Portanto, dizia eu, tudo se proporcionou ontem para que começasse a ver a gravação, interrompida pela chegada a casa da minha criança e das fortes e sustentadas suspeitas de ter, também, uma infeção urinária (desde 2012 que, por razões que a razão desconhece, me transformei num iman para as mais diversas e inimagináveis mazelas). 

Bem sei que o filme é de 2010 e que estou três anos atrasada, mas é o máximo que posso, não ando aqui para me armar em "sou-o-máximo-porque-estou-sempre-em-cima-de-todas-as-novidades" ou em "sou-muito-culta-e-informada". Sou o que sou e parte da crise da Júlia Roberts no filme (mais ou menos a parte do fartei-me de me sentir constantemente avaliada, de andar constantemente a avaliar-me e de não querer dar parte de fraca já eu a superei, ou caminho para a superar. Acontece que em 2010 o meu filho tinha entre um ano e pouco e dois anos e pouco, eu trabalhava desde os quatro meses dele e o meu único passatempo era dormir - não por imposição, mas por vontade própria e grande necessidade. 

Também podem dizer-me que o filme é kitck, romanticozinho, demasiado oriental e zen, muito "find your inner self and be happy" ou até totalmente fora da realidade (não porque uma gaja decide largar tudo para comer em Itália e meditar na Índia, mas porque depois, assim de repente, encontra em Bali um Xavier Barden que de vez em quando fala brasileiro, chora e dá beijos aos filhos adultos). Talvez, mas não me importa. 
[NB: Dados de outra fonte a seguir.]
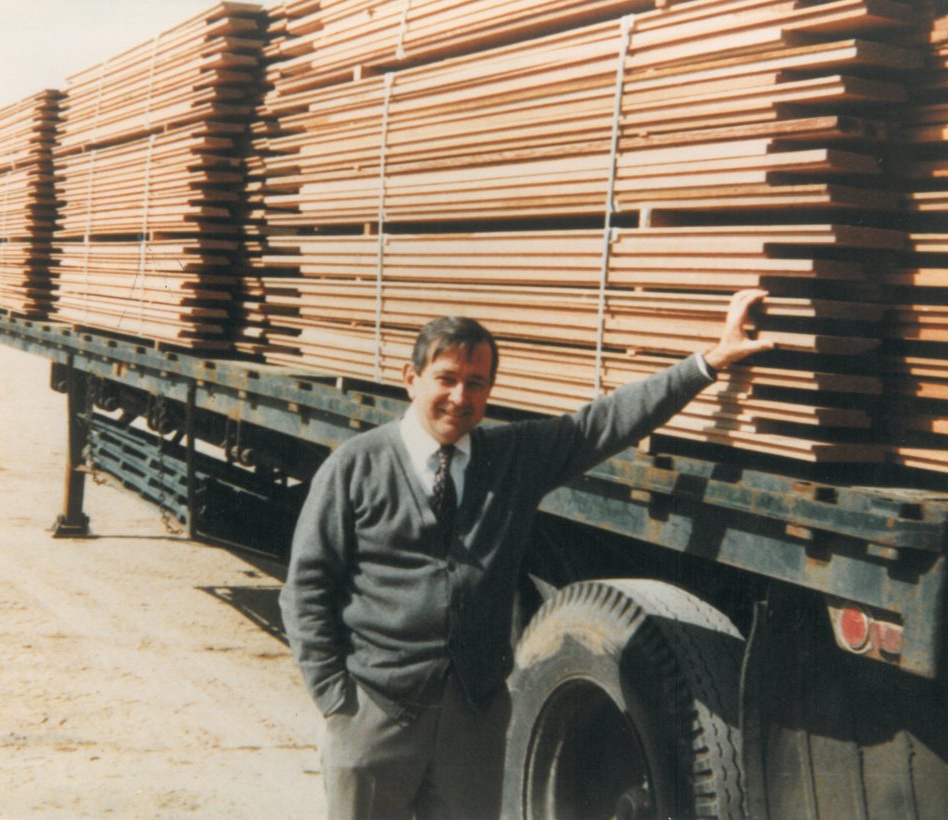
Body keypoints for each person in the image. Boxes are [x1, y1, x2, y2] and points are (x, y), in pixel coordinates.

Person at [279, 289, 773, 820]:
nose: (459, 397)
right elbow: (306, 587)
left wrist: (707, 363)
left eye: (476, 383)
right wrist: (337, 700)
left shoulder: (512, 458)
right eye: (445, 378)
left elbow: (602, 423)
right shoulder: (356, 466)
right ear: (410, 378)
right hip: (375, 710)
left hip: (473, 716)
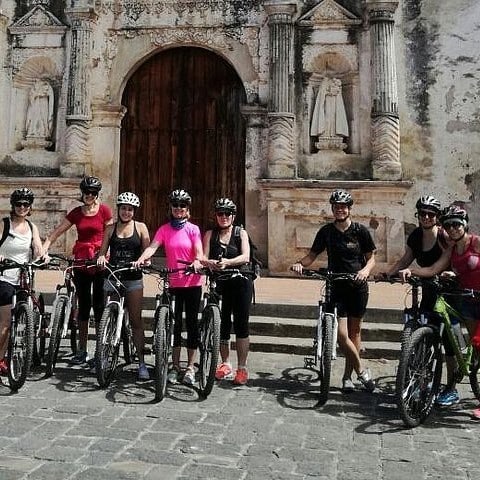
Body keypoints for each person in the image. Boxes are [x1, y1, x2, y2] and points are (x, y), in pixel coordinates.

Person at [291, 189, 376, 393]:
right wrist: (299, 264)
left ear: (349, 209)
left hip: (357, 287)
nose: (340, 210)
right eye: (337, 207)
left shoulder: (360, 231)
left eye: (343, 206)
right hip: (335, 286)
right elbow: (312, 256)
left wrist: (364, 271)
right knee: (340, 335)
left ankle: (347, 377)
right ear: (332, 209)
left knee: (355, 333)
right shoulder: (326, 232)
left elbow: (371, 258)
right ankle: (362, 371)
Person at [399, 204, 480, 417]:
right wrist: (411, 270)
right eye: (448, 225)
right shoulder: (452, 249)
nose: (452, 229)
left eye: (456, 224)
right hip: (466, 300)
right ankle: (452, 380)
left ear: (464, 225)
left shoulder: (476, 242)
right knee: (473, 344)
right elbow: (434, 269)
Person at [385, 195, 458, 406]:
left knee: (448, 341)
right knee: (424, 336)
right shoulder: (416, 235)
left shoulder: (444, 237)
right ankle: (420, 381)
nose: (426, 217)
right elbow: (406, 259)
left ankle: (451, 387)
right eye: (422, 213)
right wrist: (389, 274)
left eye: (431, 214)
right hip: (428, 290)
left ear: (437, 217)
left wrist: (448, 275)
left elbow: (449, 263)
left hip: (448, 293)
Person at [133, 189, 203, 385]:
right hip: (173, 282)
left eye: (182, 206)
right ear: (171, 208)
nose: (178, 209)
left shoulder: (193, 229)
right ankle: (175, 366)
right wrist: (141, 258)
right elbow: (153, 246)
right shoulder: (164, 229)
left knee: (191, 324)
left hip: (192, 282)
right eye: (175, 205)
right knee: (175, 326)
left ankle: (190, 366)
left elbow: (198, 250)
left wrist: (197, 261)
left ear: (187, 209)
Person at [42, 176, 113, 366]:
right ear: (82, 193)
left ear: (97, 194)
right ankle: (82, 349)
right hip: (82, 259)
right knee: (83, 305)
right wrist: (45, 247)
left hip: (99, 260)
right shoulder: (76, 212)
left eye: (93, 193)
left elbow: (109, 234)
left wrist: (105, 254)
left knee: (99, 305)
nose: (89, 196)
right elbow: (58, 231)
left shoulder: (105, 211)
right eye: (86, 192)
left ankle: (99, 348)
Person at [96, 192, 151, 381]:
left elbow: (147, 252)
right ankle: (103, 356)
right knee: (107, 317)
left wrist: (143, 262)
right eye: (123, 208)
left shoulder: (141, 228)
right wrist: (102, 258)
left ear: (134, 211)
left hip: (133, 278)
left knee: (136, 321)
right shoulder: (110, 229)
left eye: (130, 209)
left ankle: (141, 362)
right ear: (118, 209)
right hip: (112, 275)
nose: (126, 212)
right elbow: (102, 252)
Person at [201, 198, 253, 386]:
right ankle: (225, 363)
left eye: (227, 214)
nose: (223, 217)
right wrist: (210, 263)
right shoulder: (210, 234)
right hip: (219, 282)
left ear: (233, 216)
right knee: (221, 325)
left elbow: (245, 256)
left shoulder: (241, 233)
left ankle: (242, 367)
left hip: (240, 281)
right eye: (220, 213)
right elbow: (204, 256)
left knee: (241, 324)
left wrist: (227, 263)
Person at [0, 188, 43, 374]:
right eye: (18, 204)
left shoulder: (32, 227)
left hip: (23, 277)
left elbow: (38, 248)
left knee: (24, 316)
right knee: (6, 323)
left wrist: (43, 257)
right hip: (4, 277)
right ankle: (0, 358)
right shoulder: (4, 224)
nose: (22, 207)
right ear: (13, 206)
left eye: (26, 204)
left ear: (30, 207)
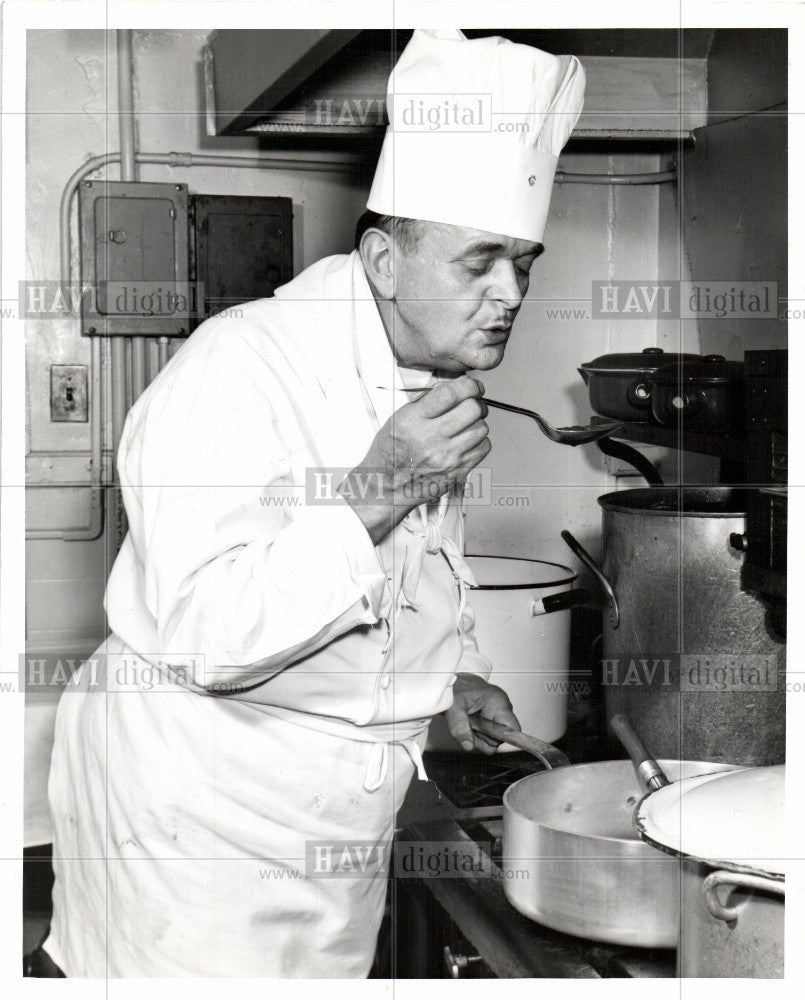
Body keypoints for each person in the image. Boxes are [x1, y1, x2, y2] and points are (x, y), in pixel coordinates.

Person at [41, 28, 584, 977]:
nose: (511, 294)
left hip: (332, 817)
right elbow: (210, 634)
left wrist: (453, 672)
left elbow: (418, 574)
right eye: (480, 261)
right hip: (200, 819)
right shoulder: (240, 367)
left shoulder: (426, 375)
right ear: (382, 259)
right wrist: (380, 486)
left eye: (524, 262)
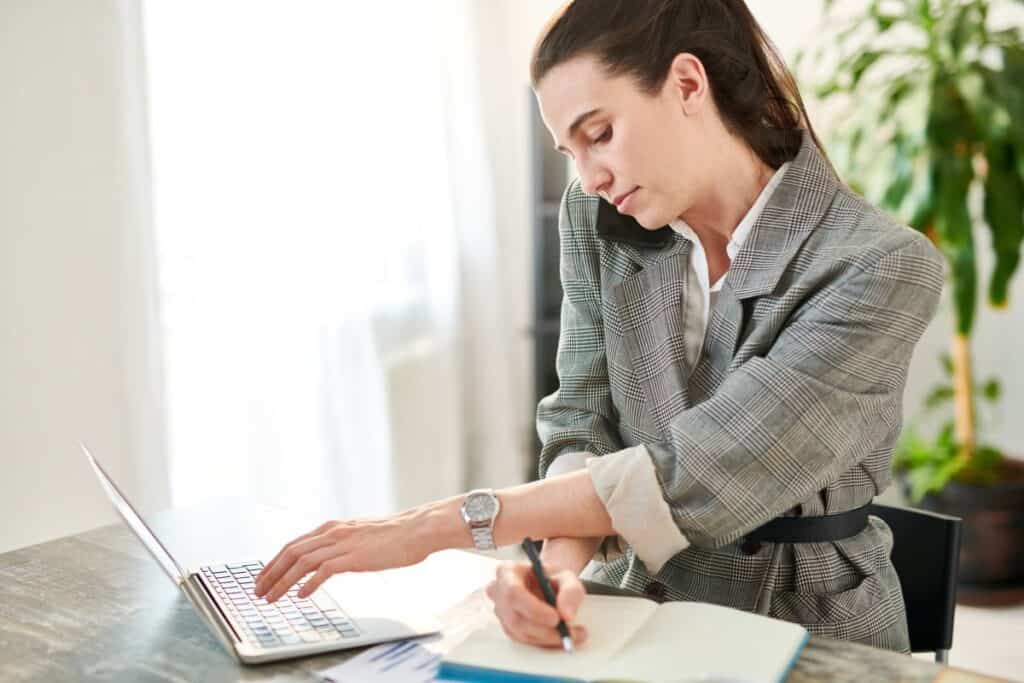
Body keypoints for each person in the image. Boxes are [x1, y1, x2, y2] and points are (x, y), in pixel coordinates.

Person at [254, 0, 945, 654]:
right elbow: (581, 417)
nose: (587, 178)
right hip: (631, 609)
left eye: (599, 135)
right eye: (569, 152)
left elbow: (695, 471)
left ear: (686, 83)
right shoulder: (598, 226)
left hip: (806, 628)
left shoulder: (882, 266)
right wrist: (560, 567)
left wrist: (435, 525)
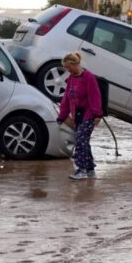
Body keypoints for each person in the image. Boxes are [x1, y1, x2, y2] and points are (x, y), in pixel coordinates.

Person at [56, 52, 103, 180]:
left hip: (89, 114)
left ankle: (81, 169)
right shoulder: (71, 79)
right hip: (77, 115)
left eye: (68, 67)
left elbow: (95, 96)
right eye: (65, 67)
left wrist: (97, 114)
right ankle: (90, 169)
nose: (67, 70)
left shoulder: (88, 77)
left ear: (76, 64)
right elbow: (66, 98)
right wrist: (62, 115)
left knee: (81, 140)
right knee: (84, 142)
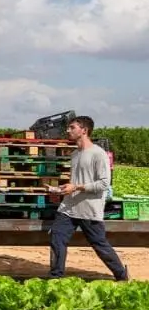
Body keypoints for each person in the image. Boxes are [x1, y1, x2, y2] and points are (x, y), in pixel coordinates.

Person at [49, 116, 128, 281]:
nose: (68, 130)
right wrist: (63, 189)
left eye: (72, 127)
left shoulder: (98, 154)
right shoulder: (75, 154)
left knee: (99, 244)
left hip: (89, 209)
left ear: (84, 130)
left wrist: (76, 187)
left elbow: (104, 184)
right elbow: (76, 181)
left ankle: (121, 275)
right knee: (57, 236)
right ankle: (56, 278)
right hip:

Se tivesse visto o filme há uns bons anos, certamente teria recolhido algumas frases-chave num caderno de apontamentos, teria pensado muito nelas e teria tentado viver como a Júlia (sim, estamos íntimas). A coisa teria corrido mal, ou bem, e passaria quando me cruzasse com outro filme capaz de me dar a segurança e esperança que não tinha. Certamente, não teria percebido o que ela diz em Nápoles à amiga loirinha sobre o prazer de comer. Qualquer coisa como: Não quero ficar obesa, mas estou farta de acordar a pensar no que comi no dia anterior e nas tentações em que não posso cair. Foi um bocado isso que me aconteceu, gente que me pergunta como é que emagreci sem fazer nada. Não fiz nada, foi só deixar de estar obcecada com comida - a partir daí tudo seguiu o seu rumo, não tive de me esforçar um milímetro, de sofrer, de me angustiar por não comer isto e aquilo, de me afligir porque comi isto e aquilo.

Por isso quero lá saber se é kitch, se já passou de moda, se devia ver cinema a sério em vez de me perder com estas histórias. O que sei é que os anos não me trouxeram apenas idade, brancas no cabelo, varizes e hérnias e outras coisas patetas. Fizeram-me ver as coisas de uma forma bem mais interessante (mesmo no mundo real, em que não há viagens exóticas nem sequer dinheiro para férias).